Nous avons vécu là, dans cette Arabel Valley, nos plus beaux instants Kirghiz. Mais c’est aussi là que nous avons eu nos rares moments de doute, isolés dans cette vallée perchée à 3000m d’altitude, sans la moindre épicerie pour ravitailler sur près de 250 km. Et malgré cela, malgré un orage glacial de fin de journée, on aura été épargné par les éléments, rendant cette chevauchée plutôt serenne et inoubliable.
Arabel Plateau
Une fois gravi le Arabel Pass à presque 4000m d’altitude, s’ouvre devant nous l’immensité du plateau du même nom. Un paysage de tundra et de lacs, une terre brûlée par les vents, nul part où s’abriter.
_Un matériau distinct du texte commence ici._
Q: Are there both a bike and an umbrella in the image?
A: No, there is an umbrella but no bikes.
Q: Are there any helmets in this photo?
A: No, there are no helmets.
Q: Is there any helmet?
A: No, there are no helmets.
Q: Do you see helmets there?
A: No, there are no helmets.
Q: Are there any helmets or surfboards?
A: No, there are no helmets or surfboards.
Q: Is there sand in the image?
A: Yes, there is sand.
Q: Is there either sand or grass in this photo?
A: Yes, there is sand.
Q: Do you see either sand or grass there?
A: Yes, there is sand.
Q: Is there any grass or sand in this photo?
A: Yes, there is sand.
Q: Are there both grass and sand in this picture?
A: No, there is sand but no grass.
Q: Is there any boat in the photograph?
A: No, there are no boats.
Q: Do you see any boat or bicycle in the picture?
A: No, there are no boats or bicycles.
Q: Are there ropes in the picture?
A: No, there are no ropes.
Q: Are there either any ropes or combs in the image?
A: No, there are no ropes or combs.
Pour seule demeure, une roulotte de berger, posée là au milieu de no man’s land ! Au loin, une autoroute de pylônes, une piste de la démesure… celle qui mène à la mine d’or du Kirghizistan, une des plus hautes du monde… mais aussi une des plus ravageuses pour les glaciers sur lesquels elle est adossée. C’est là, sur ce Arabel Plateau, face aux scintillements lointains de la mine, que l’on posera notre plus haut bivouac à près de 3800m d’altitude… et notre plus gelé aussi !
Juuku Pass 3633m
Ultime col, celui déconseillé par tant de cyclistes croisés, ultime vallée, celle à la beauté alpine, ultime descente, celle qui nous mène en douceur jusqu’aux rives sablonneuses de l’immense Issyk-Kul, ultime bivouac avant de rejoindre Karakol en stop. Fin d’un périple hors norme. Fin d’une itinérance dans des paysages de toute beauté. Fin d’une aventure dans un pays au peuple si attachant. Fin d’un rêve devenu réalité ! Merci à mes compagnons de route de m’avoir accompagné… supporté !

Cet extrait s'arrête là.